The worry with soylent or other food replacement is that it could outright harm you. Pfizer was developing Torcetrapib as a successor to multi-billion dollar Lipitor and it was on in Phase III that it was found to have adverse effect. It took 16 years of development, and close to $1B expense before the side-effects were discovered.

The soylent effort is great but if there are any health issues, they may come to the surface much later.


Perhaps, but my fear is that Soylent's cavalier attitude is how you cause the next asbestos or thalidomide: things that seemed great, were rolled out extensively, and ended up being huge health disasters.


Precautionary methods of reasoning are absurd methods of reasoning.

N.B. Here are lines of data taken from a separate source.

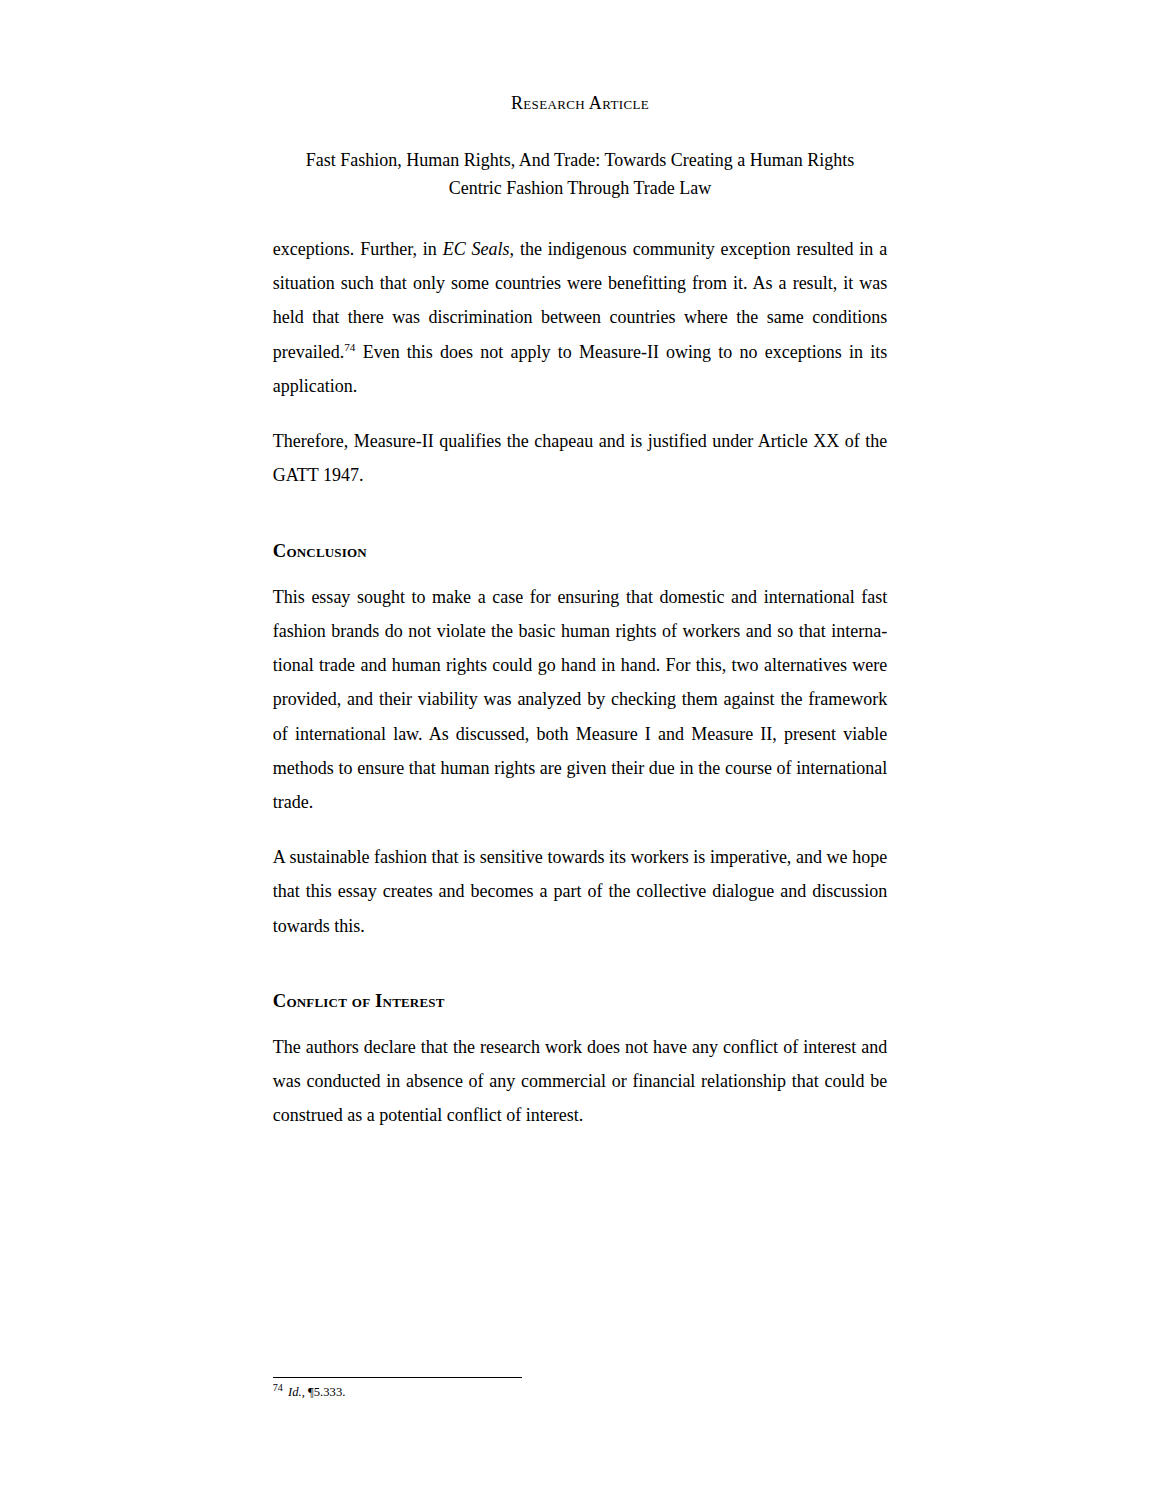Research Article
Fast Fashion, Human Rights, And Trade: Towards Creating a Human Rights
Centric Fashion Through Trade Law
exceptions. Further, in EC Seals, the indigenous community exception resulted in a situation such that only some countries were benefitting from it. As a result, it was held that there was discrimination between countries where the same conditions prevailed.74 Even this does not apply to Measure-II owing to no exceptions in its application.
Therefore, Measure-II qualifies the chapeau and is justified under Article XX of the GATT 1947.
Conclusion
This essay sought to make a case for ensuring that domestic and international fast fashion brands do not violate the basic human rights of workers and so that international trade and human rights could go hand in hand. For this, two alternatives were provided, and their viability was analyzed by checking them against the framework of international law. As discussed, both Measure I and Measure II, present viable methods to ensure that human rights are given their due in the course of international trade.
A sustainable fashion that is sensitive towards its workers is imperative, and we hope that this essay creates and becomes a part of the collective dialogue and discussion towards this.
Conflict of Interest
The authors declare that the research work does not have any conflict of interest and was conducted in absence of any commercial or financial relationship that could be construed as a potential conflict of interest.
74 Id., ¶5.333.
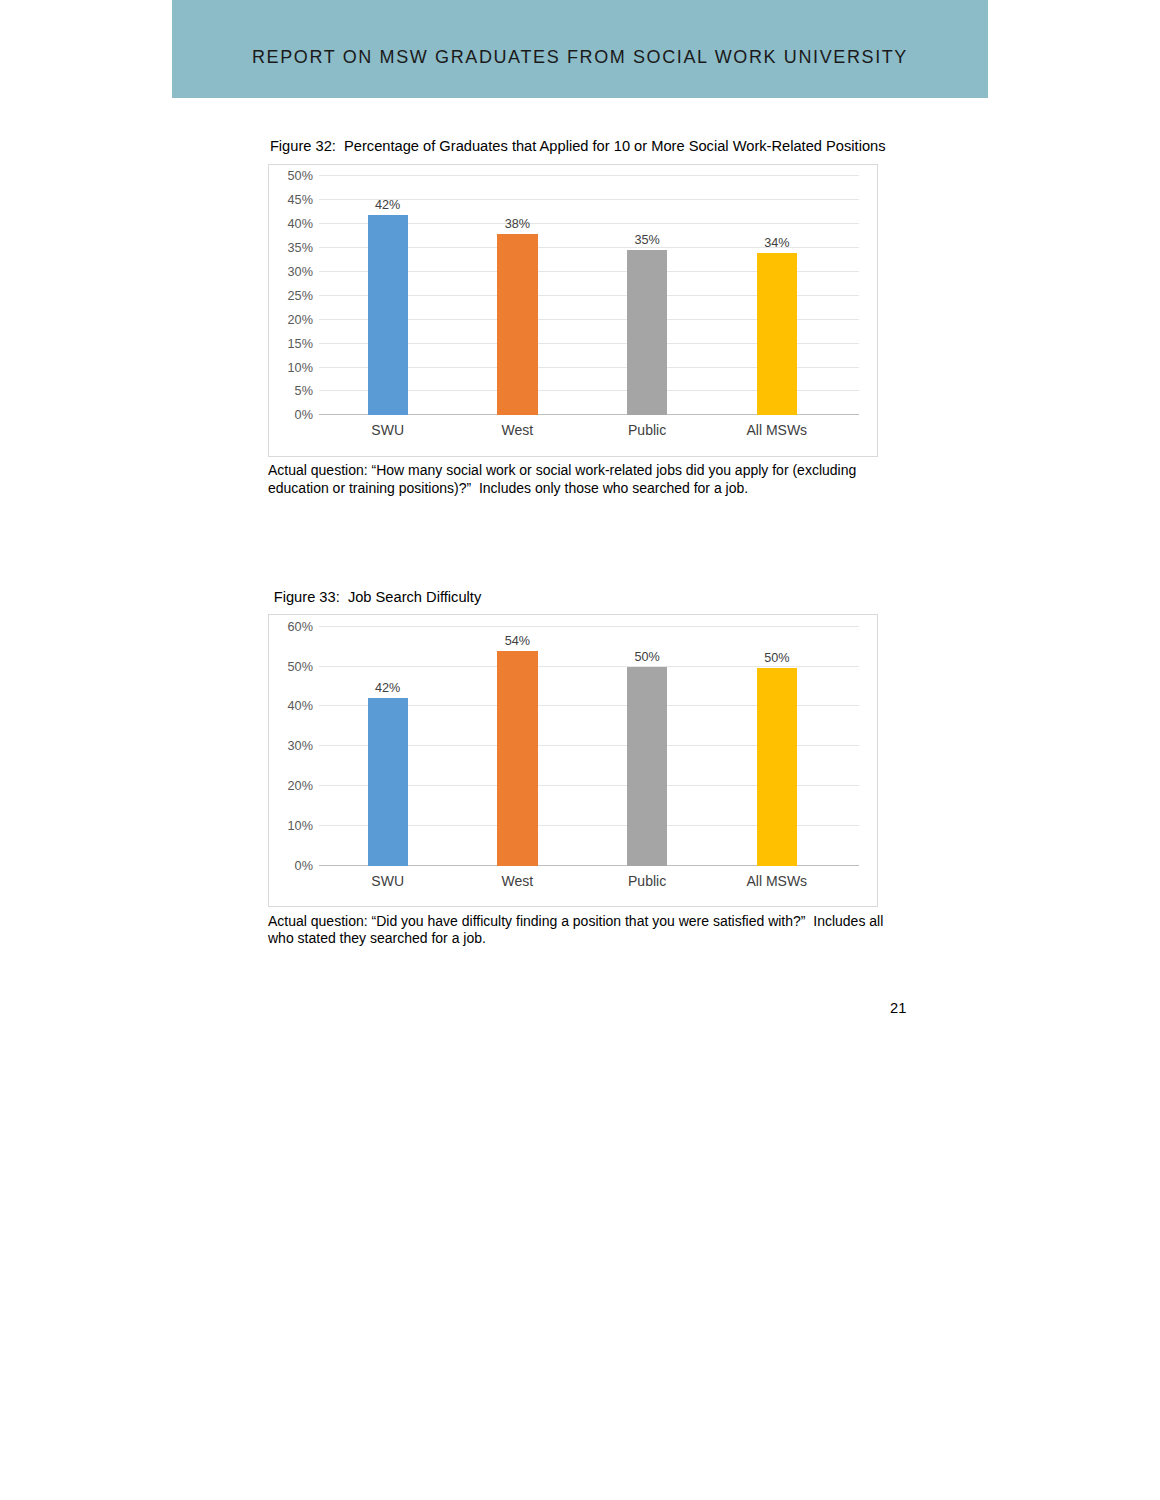REPORT ON MSW GRADUATES FROM SOCIAL WORK UNIVERSITY
Figure 32: Percentage of Graduates that Applied for 10 or More Social Work-Related Positions
50%
45%
40%
35%
30%
25%
20%
15%
10%
5%
0%
42% SWU
38% West
35% Public
34% All MSWs
Actual question: “How many social work or social work-related jobs did you apply for (excluding education or training positions)?” Includes only those who searched for a job.
Figure 33: Job Search Difficulty
60%
50%
40%
30%
20%
10%
0%
42% SWU
54% West
50% Public
50% All MSWs
Actual question: “Did you have difficulty finding a position that you were satisfied with?” Includes all who stated they searched for a job.
21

Got it.


Thoughtful critics should probably have the same things (or worse) to say about McDonalds & Friends as Soylent.

The science will come around in time. But the idea that this could eventually make nutrition available to people who wouldn't otherwise eat is amazing.


No one sells Big Macs as the only meal you'll ever need though, or even claim it's good for your health.

The idea is sound, even though it's nothing new, and I make use of something similar (Ensure) daily. The critics of Soylent mainly criticize the outrageous claims made based on an inconclusive experiment of N=1, which is an amateur way of proposing solutions to health related issues to being with.

Considering how they raised their money now, I won't touch it even if they get an FDA seal of approval.


I agree, although that's a strawman since the comments are attached to threads about Soylent. I'm sure there would be worse (different) things said on threads about fast food. I do very much hope that the science does come around because I completely agree that the potential for nutrition to reach people in need is exciting.


And this is why progress in medicine is so absolutely glacial and expensive. When it costs $4 billion dollars on average to get a new drug past the FDA, is it any wonder why they cost so much?


Better that than patent drugs.

Now, the FDA process may be inefficient or unnecessarily expensive, but long term clinical trials are not something that we should be eager to dispose of.